The litany of sexual misbehavior is unending and reaches into every strata of society. It’s a time of reckoning and settling of scores, too. The rich and famous are having to account for their actions. In the midst of this revolution in accountability there needs to be an opportunity for targets of these allegations to have an opportunity to respond before Judgment is rendered.
Excerpted from San Francisco Chronicle 8.13.2019
The San Francisco Opera has canceled a concert appearance by Plácido Domingo planned for Oct. 6 in the wake of allegations of sexual harassment leveled against the operatic luminary.

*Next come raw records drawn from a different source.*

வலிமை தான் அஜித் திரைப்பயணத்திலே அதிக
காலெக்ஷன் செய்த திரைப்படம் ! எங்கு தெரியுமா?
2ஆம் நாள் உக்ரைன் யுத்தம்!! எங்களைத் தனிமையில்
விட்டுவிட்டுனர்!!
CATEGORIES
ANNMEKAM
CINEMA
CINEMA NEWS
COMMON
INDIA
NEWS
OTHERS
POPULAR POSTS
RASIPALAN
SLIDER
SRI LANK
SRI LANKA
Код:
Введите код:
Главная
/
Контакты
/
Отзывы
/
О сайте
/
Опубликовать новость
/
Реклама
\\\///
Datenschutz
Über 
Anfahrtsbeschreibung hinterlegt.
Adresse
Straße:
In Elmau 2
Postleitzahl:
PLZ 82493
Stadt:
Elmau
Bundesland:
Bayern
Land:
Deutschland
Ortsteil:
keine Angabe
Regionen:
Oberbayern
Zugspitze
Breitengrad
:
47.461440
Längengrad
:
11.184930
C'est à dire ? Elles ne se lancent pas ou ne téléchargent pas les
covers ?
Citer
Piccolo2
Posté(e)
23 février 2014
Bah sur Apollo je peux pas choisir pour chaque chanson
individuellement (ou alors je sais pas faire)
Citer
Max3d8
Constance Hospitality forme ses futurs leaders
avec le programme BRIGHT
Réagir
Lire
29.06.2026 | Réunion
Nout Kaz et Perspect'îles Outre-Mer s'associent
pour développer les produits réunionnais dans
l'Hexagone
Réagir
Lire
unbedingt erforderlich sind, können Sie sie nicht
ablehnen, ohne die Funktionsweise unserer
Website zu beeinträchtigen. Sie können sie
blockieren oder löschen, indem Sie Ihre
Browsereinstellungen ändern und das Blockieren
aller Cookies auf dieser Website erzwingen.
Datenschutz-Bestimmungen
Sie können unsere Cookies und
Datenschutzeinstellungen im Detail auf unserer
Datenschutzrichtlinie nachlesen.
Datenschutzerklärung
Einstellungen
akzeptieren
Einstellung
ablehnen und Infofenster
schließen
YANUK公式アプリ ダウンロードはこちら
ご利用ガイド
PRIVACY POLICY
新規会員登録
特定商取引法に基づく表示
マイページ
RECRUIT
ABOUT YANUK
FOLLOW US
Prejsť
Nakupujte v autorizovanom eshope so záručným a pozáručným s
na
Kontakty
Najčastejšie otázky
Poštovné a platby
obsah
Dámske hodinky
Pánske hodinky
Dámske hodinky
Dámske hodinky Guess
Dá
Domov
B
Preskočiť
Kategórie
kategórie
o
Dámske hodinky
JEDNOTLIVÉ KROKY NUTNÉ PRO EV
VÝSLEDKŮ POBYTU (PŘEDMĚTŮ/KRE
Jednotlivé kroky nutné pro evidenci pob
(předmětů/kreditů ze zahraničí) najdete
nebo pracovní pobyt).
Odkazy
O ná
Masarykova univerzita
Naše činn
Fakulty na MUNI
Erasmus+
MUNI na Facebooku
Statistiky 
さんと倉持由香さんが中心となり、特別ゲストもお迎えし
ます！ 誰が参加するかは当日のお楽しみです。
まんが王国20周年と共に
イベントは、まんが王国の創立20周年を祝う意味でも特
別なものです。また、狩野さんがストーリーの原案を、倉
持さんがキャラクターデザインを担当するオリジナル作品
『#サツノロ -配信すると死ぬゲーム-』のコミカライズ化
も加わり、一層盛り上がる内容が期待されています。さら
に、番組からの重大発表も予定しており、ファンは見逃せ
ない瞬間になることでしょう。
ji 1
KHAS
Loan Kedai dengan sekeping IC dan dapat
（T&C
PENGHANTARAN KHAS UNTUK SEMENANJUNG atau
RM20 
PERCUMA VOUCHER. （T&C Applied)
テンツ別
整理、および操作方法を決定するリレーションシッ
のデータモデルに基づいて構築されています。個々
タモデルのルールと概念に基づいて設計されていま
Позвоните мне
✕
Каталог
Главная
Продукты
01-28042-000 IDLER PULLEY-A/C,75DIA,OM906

A news story on Monday, Aug. 12, by the Associated Press reported claims by nine women of unwanted sexual behavior by Domingo going back decades. The accusers, eight singers and a dancer, said that Domingo, 78, had pressured them into sexual relationships and retaliated against them professionally if they refused his advances.
A statement from the company said, “Though the alleged incidents reported did not take place at San Francisco Opera, the Company is unable to present the artist on the War Memorial Opera House stage. San Francisco Opera is committed to its strong anti-sexual harassment policy and requires all Company members to adhere to the highest standards of professional conduct. San Francisco Opera places a great priority on creating a safe and secure environment where everyone can focus on their work and art, and in which colleagues are treated with respect, dignity and collegiality.”
In a statement released to the AP, Domingo said, “The allegations from these unnamed individuals dating back as many as thirty years are deeply troubling, and as presented, inaccurate.
“Still, it is painful to hear that I may have upset anyone or made them feel uncomfortable — no matter how long ago and despite my best intentions. I believed that all of my interactions and relationships were always welcomed and consensual.”
The charges have prompted other companies to respond as well. The Philadelphia Orchestra on Tuesday withdrew its invitation to have Domingo sing during its opening-night concert on Sept. 18.
The Metropolitan Opera, where Domingo is scheduled to sing two roles this season, issued this statement: “We take accusations of sexual harassment and abuse of power with extreme seriousness. We will await the results of the investigation into Plácido Domingo’s behavior as head of the Los Angeles Opera before making any final decisions about Mr. Domingo’s ultimate future at the Met. It should be noted that during his career at the Met as a guest artist, Mr. Domingo has never been in a position to influence casting decisions for anyone other than himself.”
A statement from the LA Opera, where Domingo is general director, reads in part: “LA Opera has robust human resources policies and procedures in place. In accordance with those policies, LA Opera will engage outside counsel to investigate the concerning allegations about Plácido Domingo.”